- Genre: Panel game
- Created by: Bernard Slade
- Written by: Bernard Slade
- Presented by: Alex Barris
- Starring: Rita Greer Allen Lloyd Bochner Allan Manings Kathie McNeil
- Country of origin: Canada
- Original language: English
- No. of seasons: 2

Production
- Producers: Harvey Hart Bob Jarvis (1958–1959) Claude Baikie (1959)
- Running time: 30 minutes

Original release
- Network: CBC Television
- Release: 6 June 1958 – 24 June 1959

= One of a Kind (game show) =

Canadian television panel game show

One of a Kind is a Canadian television panel game show which aired on CBC Television from 1958 to 1959.

==Premise==
The series featured a panel (Rita Greer Allen, Lloyd Bochner, Allan Manings and Kathie McNeil) who attempted to identity of an item using guesswork.

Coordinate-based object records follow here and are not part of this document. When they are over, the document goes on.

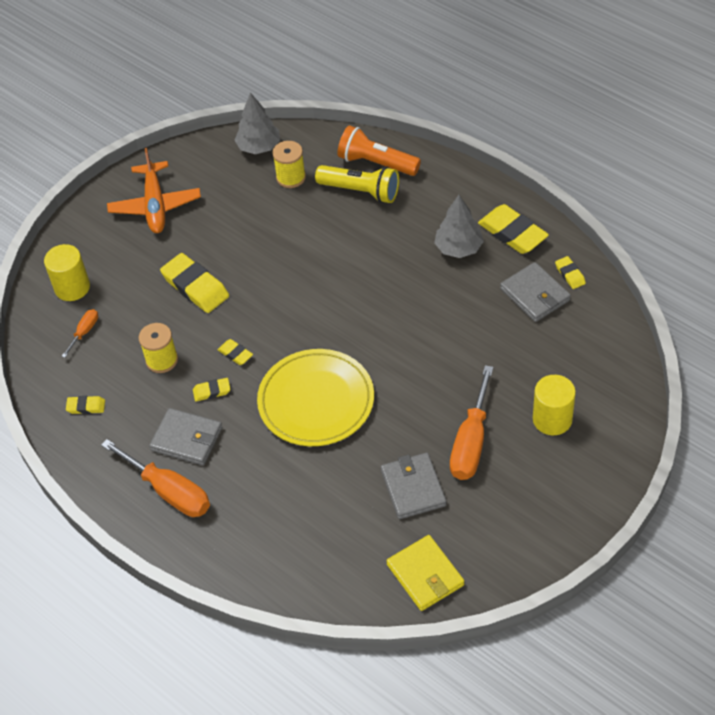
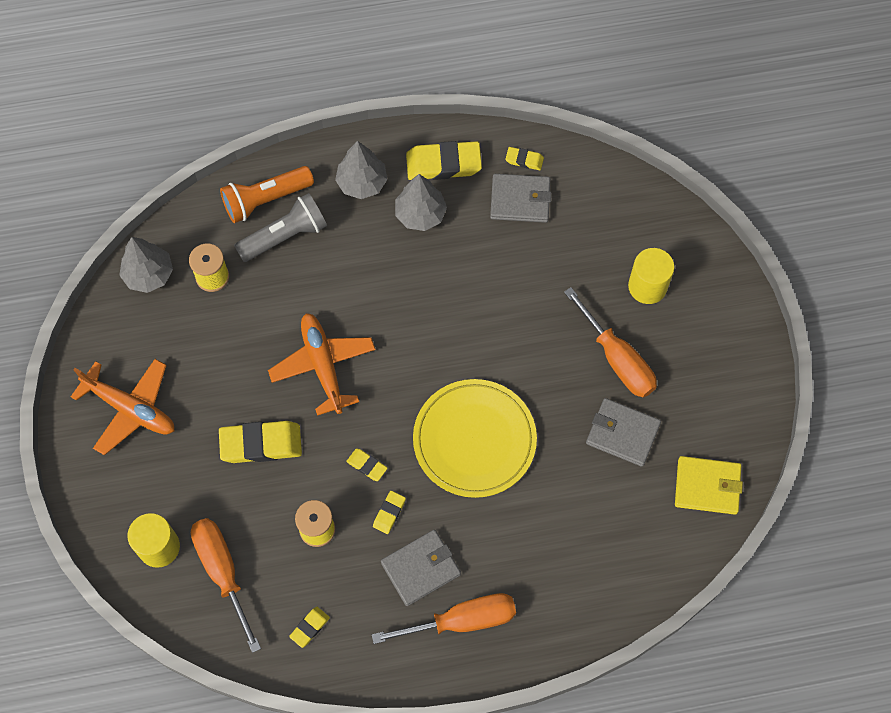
camera: 55 degrees left, 15 degrees up
(84, 332) = (223, 572): orange screwdriver -> orange screwdriver, size x2.05
(235, 354) = (367, 465): yellow eraser -> yellow eraser turned 45 degrees clockwise
(286, 278) = (323, 365): none -> orange plane
(361, 191) = (285, 236): yellow flashlight -> grey flashlight
(446, 201) = (362, 182): none -> grey tree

Once the item was identified or revealed, the panel and moderator (Alex Barris) would discuss the item with an associated guest. The panel game was similar to Front Page Challenge except that this involved objects instead of news stories. Visiting personalities included Xavier Cugat, Celia Franca, Arthur Godfrey, Cedric Hardwicke, Celeste Holm, Mitch Miller, Jan Peerce, Kate Reid and Walter Susskind.

==Scheduling==
This half-hour series was broadcast Fridays at 8:30 p.m. (Eastern) from 6 June to 12 September 1958, then given a full season on Wednesdays at 8:30 p.m. from 1 October 1958 to 24 June 1959.